According to senior author Judy H. Cho, M.D., associate professor in the Departments of Medicine and Genetics at Yale School of Medicine, the team found that mutations in a receptor gene associated with the interleukin-23 (IL-23) pathway, are linked to Crohn's disease. The IL-23 pathway is known to target organ-specific inflammatory responses.
"This finding is particularly intriguing because we appear to have identified a gene variant that protects against development of IBD," said Cho, who also directs the Inflammatory Bowel Disease Center at Yale. "It causes us to think about the genetics of health as well as about the genetics of the disease. One mutation appears to offer significant protection from IBD, and will be a crucial target for drugs that might better manage Crohn's disease and ulcerative colitis."
Previous genetic studies found a link between Crohn's disease and mutations in a gene known as CARD 15, but those mutations alone did not account for all of the genetic components of the disease.
To identify additional genes associated with IBD, the international research team scanned the genome, testing more than 300,000 single nucleotide polymorphisms, or SNPs, in people with Crohn's disease. They compared results with the SNPs in a similar number of people without IBD. In addition to two differences in the CARD 15 gene, they found a third variant SNP, which was in a different gene on a different chromosome--the interleukin-23 receptor.

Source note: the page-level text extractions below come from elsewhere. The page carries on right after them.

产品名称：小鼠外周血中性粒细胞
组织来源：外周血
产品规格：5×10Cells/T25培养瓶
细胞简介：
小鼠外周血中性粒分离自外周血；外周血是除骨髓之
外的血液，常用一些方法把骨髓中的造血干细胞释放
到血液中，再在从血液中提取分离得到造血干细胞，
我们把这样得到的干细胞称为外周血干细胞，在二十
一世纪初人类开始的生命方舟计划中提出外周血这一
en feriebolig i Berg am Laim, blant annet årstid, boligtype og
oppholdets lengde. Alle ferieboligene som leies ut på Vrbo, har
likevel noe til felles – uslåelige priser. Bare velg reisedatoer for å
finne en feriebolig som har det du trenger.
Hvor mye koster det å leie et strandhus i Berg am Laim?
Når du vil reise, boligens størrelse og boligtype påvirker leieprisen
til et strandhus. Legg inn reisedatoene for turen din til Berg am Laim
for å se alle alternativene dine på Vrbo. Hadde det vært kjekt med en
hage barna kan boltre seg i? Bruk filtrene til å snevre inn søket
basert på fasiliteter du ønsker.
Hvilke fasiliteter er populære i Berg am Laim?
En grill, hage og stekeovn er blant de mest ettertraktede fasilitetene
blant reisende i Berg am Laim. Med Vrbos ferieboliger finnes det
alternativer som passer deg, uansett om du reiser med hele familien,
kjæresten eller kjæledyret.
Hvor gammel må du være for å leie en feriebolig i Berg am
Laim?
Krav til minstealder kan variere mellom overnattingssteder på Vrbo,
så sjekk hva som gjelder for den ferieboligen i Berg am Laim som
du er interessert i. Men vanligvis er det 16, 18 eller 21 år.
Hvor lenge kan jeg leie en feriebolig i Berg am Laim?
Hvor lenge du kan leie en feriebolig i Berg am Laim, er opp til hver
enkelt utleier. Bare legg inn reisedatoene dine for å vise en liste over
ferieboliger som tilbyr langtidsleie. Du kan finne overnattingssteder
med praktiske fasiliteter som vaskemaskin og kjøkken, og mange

"We know that the IL-23 receptor plays an important role in activating inflammation, including in organs of the digestive tract, therefore it could be an extremely important target for improving the management of Crohn's disease and ulcerative colitis," said Cho. "However, the IL-23 pathway may serve a useful purpose in protecting us from other diseases, so when seeking to block or manipulate its activity with drugs or other means, we need to take this balancing act into consideration."
Cho and co-authors represent the IBD Genetics Consortium, which is funded by the National Institute of Diabetes and Digestive and Kidney Diseases (NIDDK) of the National Institutes of Health (NIH). Cho said large study sizes made possible by the consortium offer more definitive conclusions.
"This important discovery not only offers new hope for better therapies for patients with Crohn's disease, it also highlights the promise of the human genome project and subsequent investments by the NIH in large scale, collaborative research projects to unravel the causes of, and hopefully better treatments for complex, enigmatic diseases," said Stephen P. James, M.D., director of the Division of Digestive Diseases and Nutrition at the National Institutes of Health's NIDDK.